Ø Acclimatization terhadap suku sekeliling yang cukup panas
Penyesuaian tubuh terhadap udara panas yang berkepanjangan antara lain dengan turunnya nafsu makan dan tertekannya aktivitas kelenjar thyroid, turunnya ketebalan bulu dll (Swenson, 1997).
G. Hypothermia
Hewan yang hidup dalam cold sters juga ada batas-batasnya atau zona suha sekeliling yang rendah atau zona hyporthermi, maka untuk sementara masih mampu melakukan proses-proses metabolisme disamping menaikan isolator (insulation). Pada suhu tertentu, suhu tubuh sedemikian rendahnya sehingga mengakibatkan jantung berdenyut secara pelan bersamaan dengan hemokonsentrasi atau kepekatan darah bertambah. Akibatnya proses metabolisme di dalam otak berhenti dan menyebabkan hilangnya kesadaran, berhentinya denyut jantung yang diikuti dangan terdepresnya respirasi dan biasanya diikuti dengan kematian (Sunarto, 2009).
H.Hyperthermia
Hewan yang hidup dalam heat stress, biasanya tidak mampu bertahan dalam waktu yang lama. Awalnya hewan masih dapat mengatur suhu tubuhnya dengan cara berkeringat atau melakukan panting. Tetapi karena pengaruh panas tinggi yang disebabkan kerusakan protein termasuk enzim metabolisme, maka hewan dengan cepat terjadi kematian dibandingkan pada keadaan hypothermia (Sunarto, 2009).
BAB IV
PENUTUP
4.1 Kesimpulan
Hewan ternak memiliki suhu tubuh yang dapat dijelaskan
sebagai panas tubuh yang terbentuk dari proses metabolisme dan dibawa oleh
darah ke seluruh tubuh sehingga tubuh menjadi panas.

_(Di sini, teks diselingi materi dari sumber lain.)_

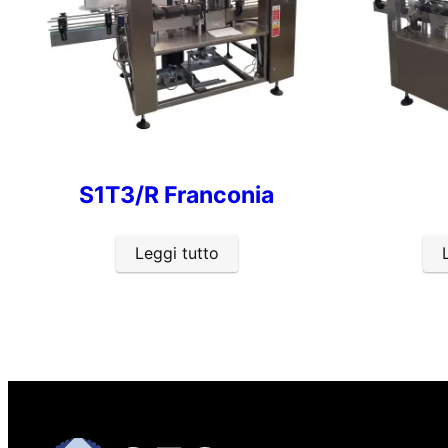
S1T3/R Franconia
Leggi tutto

Hal ini memerlukan suatu
thermoregulasi yaitu suatu sistem pengaturan panas pada mahluk hidup agar
terjadi keseimbangan antara produksi panas (thermogenesis)
4.2 Saran
Penulis mengharapkan kritikan dan
saran yang bersifat membangun.
DAFTAR PUSTAKA
Frandson, R. D. , 1992. Anatomi dan Fisiologi
Ternak Edisi 4. Gajah Mada Press. Yogyakarta.
Ganong, W F. , 1979. Fisiologi Kedokteran
(terjemahan Review of Medical Physsiology) 9 Ed. California : Large Medical
Publication.
Guyton, D.C. , 1993. Fisiologi Hewan, edisi 2. EGC.
Jakarta.
Pearce, C. , 1979. Anatomi dan Fisiologi Untuk Para
Medis. Gramedia. Jakarta
Sunarto, 2009. Ringkasan Materi Mata Kuliah Fisiologi Ternak. Universitas Sebelas Maret.
Sunarto, 2009. Ringkasan Materi Mata Kuliah Fisiologi Ternak. Universitas Sebelas Maret.
Swenson, GM. , 1997. Dules Physiology or Domestic
Animals. Publishing Co. Inc : USA.
Willamson. G. W. J. A Payne. , 1993. Pengantar
Peternakan Didaerah Tropis. Jakarta.